───── The records

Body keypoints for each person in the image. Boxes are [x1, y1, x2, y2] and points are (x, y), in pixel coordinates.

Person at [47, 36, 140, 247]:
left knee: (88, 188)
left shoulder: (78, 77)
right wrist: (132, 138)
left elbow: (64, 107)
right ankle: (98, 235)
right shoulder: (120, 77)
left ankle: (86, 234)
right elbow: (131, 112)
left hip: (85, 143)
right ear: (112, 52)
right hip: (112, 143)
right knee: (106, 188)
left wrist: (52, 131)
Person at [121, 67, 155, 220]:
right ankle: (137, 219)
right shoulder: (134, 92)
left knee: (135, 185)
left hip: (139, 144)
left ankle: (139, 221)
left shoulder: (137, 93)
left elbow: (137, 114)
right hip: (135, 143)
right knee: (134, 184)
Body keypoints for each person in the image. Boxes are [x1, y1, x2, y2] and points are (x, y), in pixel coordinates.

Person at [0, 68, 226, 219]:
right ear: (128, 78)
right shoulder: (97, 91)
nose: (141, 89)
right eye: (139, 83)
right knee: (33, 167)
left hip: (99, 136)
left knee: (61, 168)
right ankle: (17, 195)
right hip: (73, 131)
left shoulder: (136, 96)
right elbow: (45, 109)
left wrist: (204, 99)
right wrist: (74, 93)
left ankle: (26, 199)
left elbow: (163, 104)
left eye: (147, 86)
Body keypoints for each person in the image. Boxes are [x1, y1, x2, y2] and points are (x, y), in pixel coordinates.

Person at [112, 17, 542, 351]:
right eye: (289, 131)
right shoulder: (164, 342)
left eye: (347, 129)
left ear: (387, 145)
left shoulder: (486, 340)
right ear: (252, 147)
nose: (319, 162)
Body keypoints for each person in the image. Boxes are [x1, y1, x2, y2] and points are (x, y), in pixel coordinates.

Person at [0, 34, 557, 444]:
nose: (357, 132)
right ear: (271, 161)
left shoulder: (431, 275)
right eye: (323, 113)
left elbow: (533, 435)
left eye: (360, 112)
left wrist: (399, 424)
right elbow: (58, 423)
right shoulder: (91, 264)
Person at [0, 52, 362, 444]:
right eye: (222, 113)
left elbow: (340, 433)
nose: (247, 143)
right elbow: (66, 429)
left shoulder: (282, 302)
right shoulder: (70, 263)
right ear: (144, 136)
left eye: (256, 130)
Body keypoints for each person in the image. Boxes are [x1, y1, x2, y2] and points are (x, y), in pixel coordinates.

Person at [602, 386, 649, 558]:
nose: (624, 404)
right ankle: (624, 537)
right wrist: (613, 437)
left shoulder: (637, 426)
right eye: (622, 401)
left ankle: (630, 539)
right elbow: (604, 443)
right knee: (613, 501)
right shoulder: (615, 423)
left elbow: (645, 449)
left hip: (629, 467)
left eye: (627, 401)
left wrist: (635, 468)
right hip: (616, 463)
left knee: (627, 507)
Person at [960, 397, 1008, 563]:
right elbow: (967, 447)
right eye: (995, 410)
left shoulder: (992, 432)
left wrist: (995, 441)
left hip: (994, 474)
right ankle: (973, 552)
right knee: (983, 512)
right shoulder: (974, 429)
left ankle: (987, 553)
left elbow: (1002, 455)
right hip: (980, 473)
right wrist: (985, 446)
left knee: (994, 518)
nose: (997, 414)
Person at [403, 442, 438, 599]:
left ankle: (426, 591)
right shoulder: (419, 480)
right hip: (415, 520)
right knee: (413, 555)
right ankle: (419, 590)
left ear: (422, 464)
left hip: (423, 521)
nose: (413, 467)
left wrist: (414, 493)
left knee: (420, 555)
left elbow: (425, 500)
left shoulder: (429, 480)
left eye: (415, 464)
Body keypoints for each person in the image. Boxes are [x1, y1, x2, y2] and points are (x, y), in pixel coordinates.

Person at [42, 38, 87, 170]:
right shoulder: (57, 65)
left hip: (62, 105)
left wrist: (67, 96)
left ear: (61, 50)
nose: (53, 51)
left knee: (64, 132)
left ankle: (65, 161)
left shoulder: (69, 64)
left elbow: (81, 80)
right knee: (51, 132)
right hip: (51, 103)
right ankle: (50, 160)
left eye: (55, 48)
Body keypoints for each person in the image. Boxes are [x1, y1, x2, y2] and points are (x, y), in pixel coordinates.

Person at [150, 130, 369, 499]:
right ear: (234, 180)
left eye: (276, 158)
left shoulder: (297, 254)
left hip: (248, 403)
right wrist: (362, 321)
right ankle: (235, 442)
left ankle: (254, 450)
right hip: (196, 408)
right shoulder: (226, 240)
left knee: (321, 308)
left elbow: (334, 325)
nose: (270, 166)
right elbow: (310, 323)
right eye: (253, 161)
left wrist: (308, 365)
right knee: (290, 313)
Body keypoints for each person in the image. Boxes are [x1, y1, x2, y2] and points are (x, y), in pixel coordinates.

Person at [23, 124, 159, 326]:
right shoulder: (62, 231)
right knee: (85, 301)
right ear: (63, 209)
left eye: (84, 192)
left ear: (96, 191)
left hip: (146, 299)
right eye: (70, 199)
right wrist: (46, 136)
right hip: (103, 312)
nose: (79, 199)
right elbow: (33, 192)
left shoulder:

──────────

» **About this task**
Each line above must be reproduced exactly as it stands.

» **Output for this task**
Body keypoints for each person in the image. Boxes are [x1, y1, x2, y2] and points are (x, y), in pixel coordinates.

Person at [47, 36, 140, 247]:
left knee: (88, 188)
left shoulder: (78, 77)
right wrist: (132, 138)
left elbow: (64, 107)
right ankle: (98, 235)
right shoulder: (120, 77)
left ankle: (86, 234)
right elbow: (131, 112)
left hip: (85, 143)
right ear: (112, 52)
right hip: (112, 143)
right knee: (106, 188)
left wrist: (52, 131)
Person at [121, 67, 155, 220]:
right ankle: (137, 219)
right shoulder: (134, 92)
left knee: (135, 185)
left hip: (139, 144)
left ankle: (139, 221)
left shoulder: (137, 93)
left elbow: (137, 114)
right hip: (135, 143)
right knee: (134, 184)
Body keypoints for each person in the image. Boxes are [x1, y1, x2, y2] and points are (x, y), in pixel coordinates.

Person at [0, 68, 226, 219]:
right ear: (128, 78)
right shoulder: (97, 91)
nose: (141, 89)
right eye: (139, 83)
right knee: (33, 167)
left hip: (99, 136)
left knee: (61, 168)
right ankle: (17, 195)
right hip: (73, 131)
left shoulder: (136, 96)
right elbow: (45, 109)
left wrist: (204, 99)
right wrist: (74, 93)
left ankle: (26, 199)
left elbow: (163, 104)
left eye: (147, 86)
Body keypoints for each person in the image. Boxes are [x1, y1, x2, y2] and points are (x, y), in pixel coordinates.

Person at [112, 17, 542, 351]:
right eye: (289, 131)
right shoulder: (164, 342)
left eye: (347, 129)
left ear: (387, 145)
left shoulder: (486, 340)
right ear: (252, 147)
nose: (319, 162)
Body keypoints for each person in the image. Boxes are [x1, y1, x2, y2] and points are (x, y), in pixel coordinates.

Person at [0, 34, 557, 444]:
nose: (357, 132)
right ear: (271, 161)
left shoulder: (431, 275)
right eye: (323, 113)
left elbow: (533, 435)
left eye: (360, 112)
left wrist: (399, 424)
right elbow: (58, 423)
right shoulder: (91, 264)
Person at [0, 52, 362, 444]:
right eye: (222, 113)
left elbow: (340, 433)
nose: (247, 143)
right elbow: (66, 429)
left shoulder: (282, 302)
right shoulder: (70, 263)
right ear: (144, 136)
left eye: (256, 130)
Body keypoints for each person in the image. Boxes are [x1, y1, x2, y2] and points are (x, y), in pixel coordinates.

Person at [602, 386, 649, 558]:
nose: (624, 404)
right ankle: (624, 537)
right wrist: (613, 437)
left shoulder: (637, 426)
right eye: (622, 401)
left ankle: (630, 539)
right elbow: (604, 443)
right knee: (613, 501)
right shoulder: (615, 423)
left elbow: (645, 449)
left hip: (629, 467)
left eye: (627, 401)
left wrist: (635, 468)
right hip: (616, 463)
left knee: (627, 507)
Person at [960, 397, 1008, 563]:
right elbow: (967, 447)
right eye: (995, 410)
left shoulder: (992, 432)
left wrist: (995, 441)
left hip: (994, 474)
right ankle: (973, 552)
right knee: (983, 512)
right shoulder: (974, 429)
left ankle: (987, 553)
left elbow: (1002, 455)
right hip: (980, 473)
right wrist: (985, 446)
left knee: (994, 518)
nose: (997, 414)
Person at [403, 442, 438, 599]:
left ankle: (426, 591)
right shoulder: (419, 480)
right hip: (415, 520)
right knee: (413, 555)
right ankle: (419, 590)
left ear: (422, 464)
left hip: (423, 521)
nose: (413, 467)
left wrist: (414, 493)
left knee: (420, 555)
left elbow: (425, 500)
left shoulder: (429, 480)
left eye: (415, 464)
Body keypoints for each person in the image. Boxes are [x1, y1, x2, y2] and points are (x, y), in pixel coordinates.

Person at [42, 38, 87, 170]:
right shoulder: (57, 65)
left hip: (62, 105)
left wrist: (67, 96)
left ear: (61, 50)
nose: (53, 51)
left knee: (64, 132)
left ankle: (65, 161)
left shoulder: (69, 64)
left elbow: (81, 80)
right knee: (51, 132)
right hip: (51, 103)
right ankle: (50, 160)
left eye: (55, 48)
Body keypoints for each person in the image. Boxes are [x1, y1, x2, y2] and points are (x, y), in pixel coordinates.

Person at [150, 130, 369, 499]:
right ear: (234, 180)
left eye: (276, 158)
left shoulder: (297, 254)
left hip: (248, 403)
right wrist: (362, 321)
right ankle: (235, 442)
left ankle: (254, 450)
right hip: (196, 408)
right shoulder: (226, 240)
left knee: (321, 308)
left elbow: (334, 325)
nose: (270, 166)
right elbow: (310, 323)
right eye: (253, 161)
left wrist: (308, 365)
right knee: (290, 313)
Body keypoints for each person in the image. Boxes are [x1, y1, x2, y2] and points are (x, y), in pixel coordinates.

Person at [23, 124, 159, 326]:
right shoulder: (62, 231)
right knee: (85, 301)
right ear: (63, 209)
left eye: (84, 192)
left ear: (96, 191)
left hip: (146, 299)
right eye: (70, 199)
right wrist: (46, 136)
right hip: (103, 312)
nose: (79, 199)
right elbow: (33, 192)
left shoulder:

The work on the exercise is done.